Malaria incidence and mortality data used for this study are from data submitted by the Livingstone DHMT to the Zambian National Health Information Management System (HMIS), from the first quarter of 2004 to the third of 2009. These data are derived from clinic reports which are reviewed and data checked prior to submission to the DHMT by the health centre ‘in-charges’. The reporting period for commodity use for this study extended from January 2007 to October 2009, the first year being part of a study of quality of health worker RDT performance described elsewhere[6]. During November and December 2009, personnel from the NMCC and Malaria Consortium (MC) collated information on quantities of ACT, SP, Quinine and RDTs dispensed by the district office from data in the district stock control cards, while information on quantities of these supplies received by the health centres was obtained from the health centre stock control cards, supply vouchers and health centre RDT registers. Morbidity and mortality statistics were subsequently obtained from the DHMT and district hospital, including a review of some malaria mortality case notes to determine whether diagnosis was confirmed. Data are presented quarterly, to smooth variations in commodity requests and dispensing.
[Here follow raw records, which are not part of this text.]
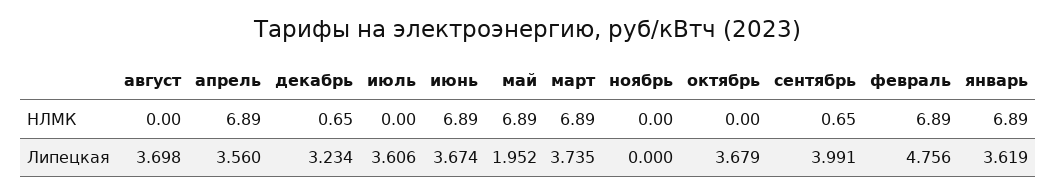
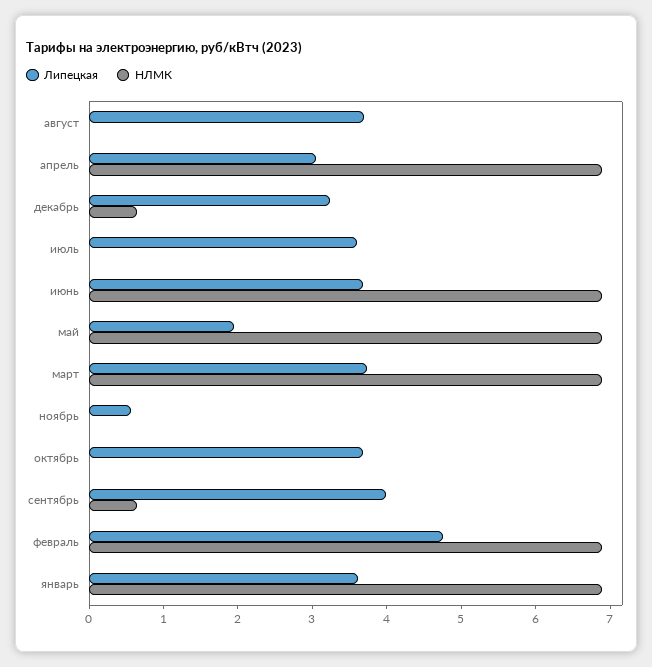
  {
    "НЛМК": {
      "август": 0,
      "апрель": 6.89,
      "декабрь": 0.65,
      "июль": 0,
      "июнь": 6.89,
      "май": 6.89,
      "март": 6.89,
      "ноябрь": 0,
      "октябрь": 0,
      "сентябрь": 0.65,
      "февраль": 6.89,
      "январь": 6.89
    },
    "Липецкая": {
      "август": 3.698,
-     "апрель": 3.56,
+     "апрель": 3,
      "декабрь": 3.234,
      "июль": 3.606,
      "июнь": 3.674,
      "май": 1.952,
      "март": 3.735,
-     "ноябрь": 0,
+     "ноябрь": 0.6,
      "октябрь": 3.679,
      "сентябрь": 3.991,
      "февраль": 4.756,
      "январь": 3.619
    }
  }

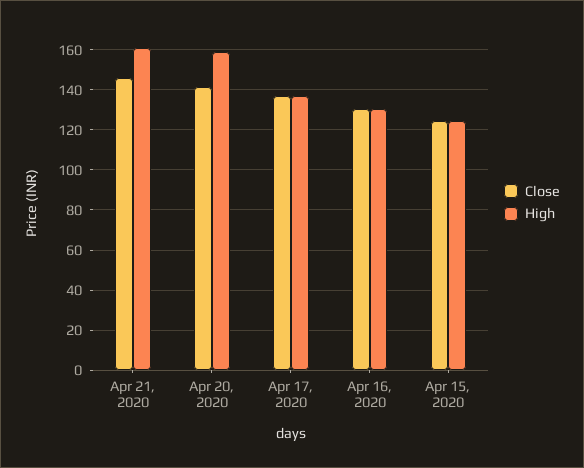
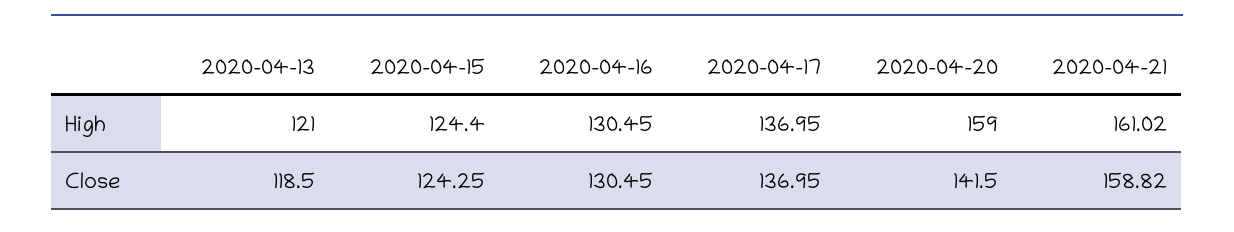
  {
    "Close": {
-     "Apr 21, 2020": 145,
+     "Apr 21, 2020": 158.82,
      "Apr 20, 2020": 141.5,
      "Apr 17, 2020": 136.95,
      "Apr 16, 2020": 130.45,
-     "Apr 15, 2020": 124.25
+     "Apr 15, 2020": 124.25,
+     "2020-04-13": 118.5
    },
    "High": {
      "Apr 21, 2020": 161.02,
      "Apr 20, 2020": 159,
      "Apr 17, 2020": 136.95,
      "Apr 16, 2020": 130.45,
-     "Apr 15, 2020": 124.4
+     "Apr 15, 2020": 124.4,
+     "2020-04-13": 121
    }
  }

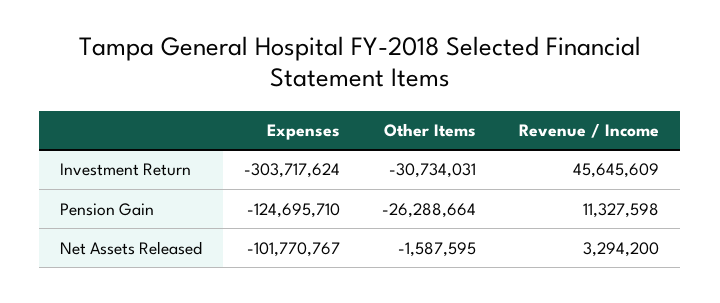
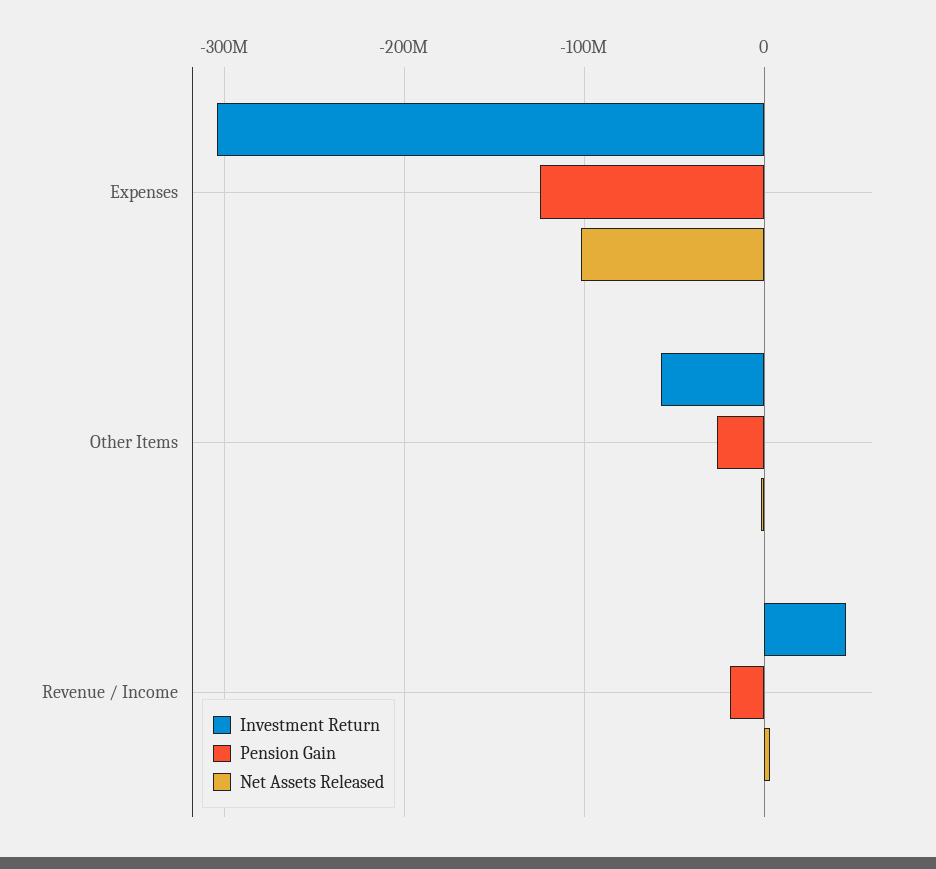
  {
    "Investment Return": {
      "Expenses": -303717624,
-     "Other Items": -30734031,
+     "Other Items": -60000000,
      "Revenue / Income": 45645609
    },
    "Pension Gain": {
      "Expenses": -124695710,
      "Other Items": -26288664,
-     "Revenue / Income": 11327598
+     "Revenue / Income": -20000000
    },
    "Net Assets Released": {
      "Expenses": -101770767,
      "Other Items": -1587595,
      "Revenue / Income": 3294200
    }
  }

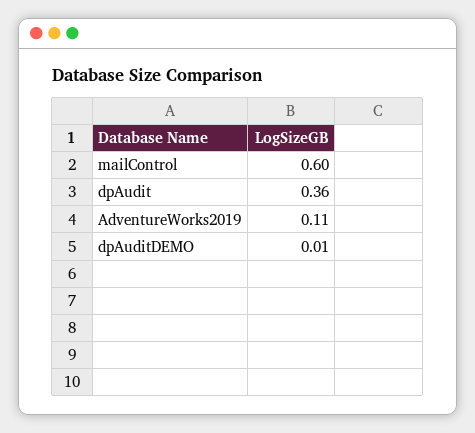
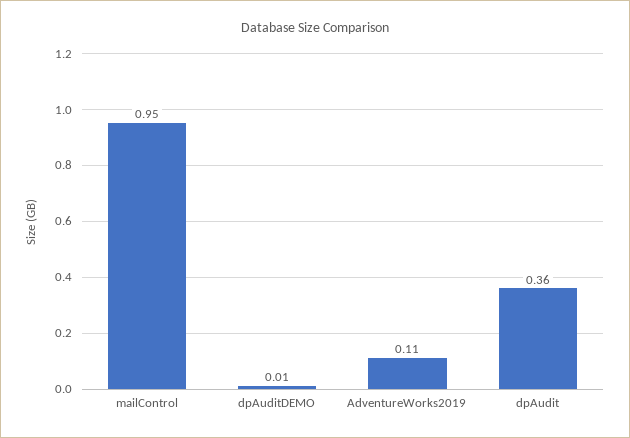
  {
-   "mailControl": 0.6,
+   "mailControl": 0.95,
    "dpAudit": 0.36,
    "AdventureWorks2019": 0.11,
    "dpAuditDEMO": 0.01
  }

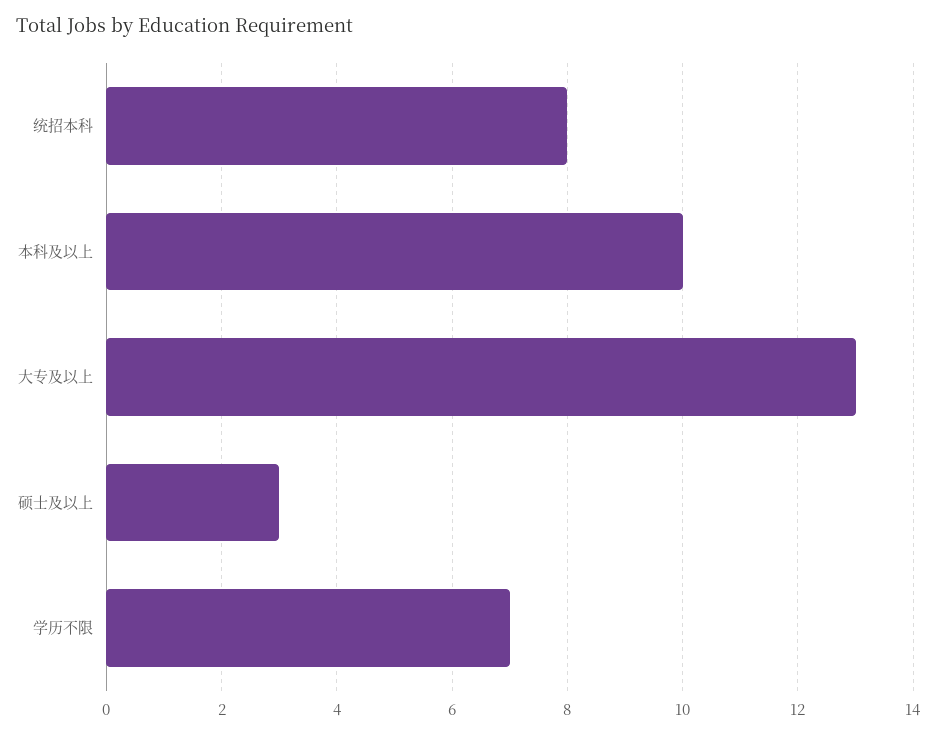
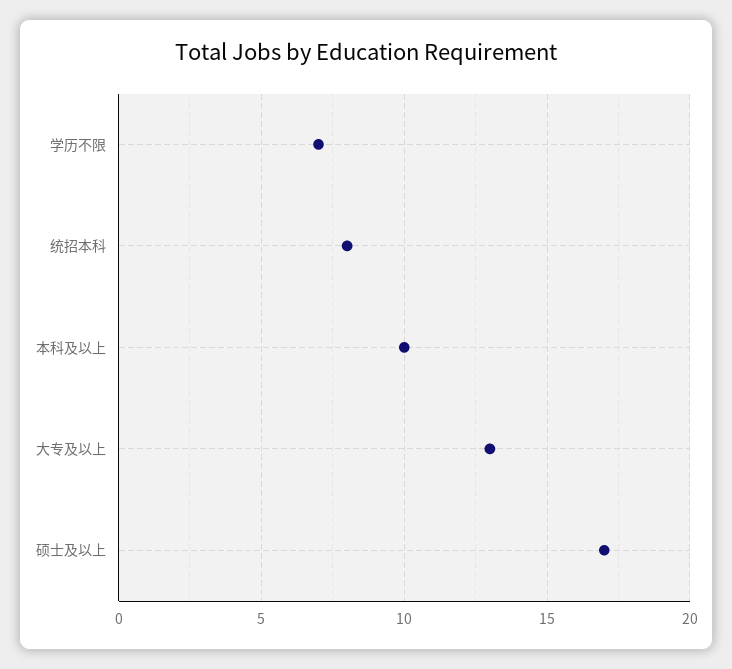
  {
    "统招本科": 8,
    "本科及以上": 10,
    "大专及以上": 13,
-   "硕士及以上": 3,
+   "硕士及以上": 17,
    "学历不限": 7
  }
Consumption and dispensing data and malaria reporting were also reviewed at clinic and CHW level by visiting each of the 13 health centres and 45 CHWs who could be located at home and visited during the eight day data review. Stock control cards, RDT registers and case record books were reviewed and data recorded for the period since introduction of HMM to the point of data collection (November 2007 to September 2009). In all cases, records were incomplete, including periods of non-reporting of all data in the majority of cases, absent data in some reporting categories, and inconsistencies incomplete reporting. There were no records at some health centres to indicate supplies (RDTs, ACT, SP or QNN) received and used, most stock control cards at health centres were not updated, RDTs registers that were not in use had often been discarded. In several clinics, stock cards were absent, while several clinics shared a single case record book between several clinicians, resulting in incomplete data entry. Data obtained from the CHW was at times not integrated in the health centre data, and the supply of RDTs to the CHWs was incompletely documented by health centres. After review of data, CHW and clinic data were, therefore, excluded from analysis.

Data on overall malaria test positive rates was obtained directly from DHMT records for 2009 and 2010, obtained after the main study period. A number of deaths reported as malaria in 2009 in Livingstone District Hospital figures were investigated through a specific review of the medical records by health staff to determine true malaria diagnostic status, i.e. to see if there was a record of microscopy or an RDT being performed.

Data were entered in MS Excel directly from stock records, and analysis performed using the same software. In view of the relatively short time-period of the observed intervention, reliance on central consumption data that does not directly reflect actual patient consumption at that time, and the fluctuating nature of previously reported malaria incidence, trend analysis has not been attempted and the data are presented as direct comparisons between time periods.

The study was conducted as part of the National Malaria Control Centre-WHO collaborative work to generate data needs (evidence base) for the NMCC in Zambia. The underlying study on RDT job-aid development received ethical approval through WHO/TDR and the Tropical Disease Research Centre, Ndola, Zambia[6]. As this study reviewed only aggregated retrospective health service data, no further approval was required.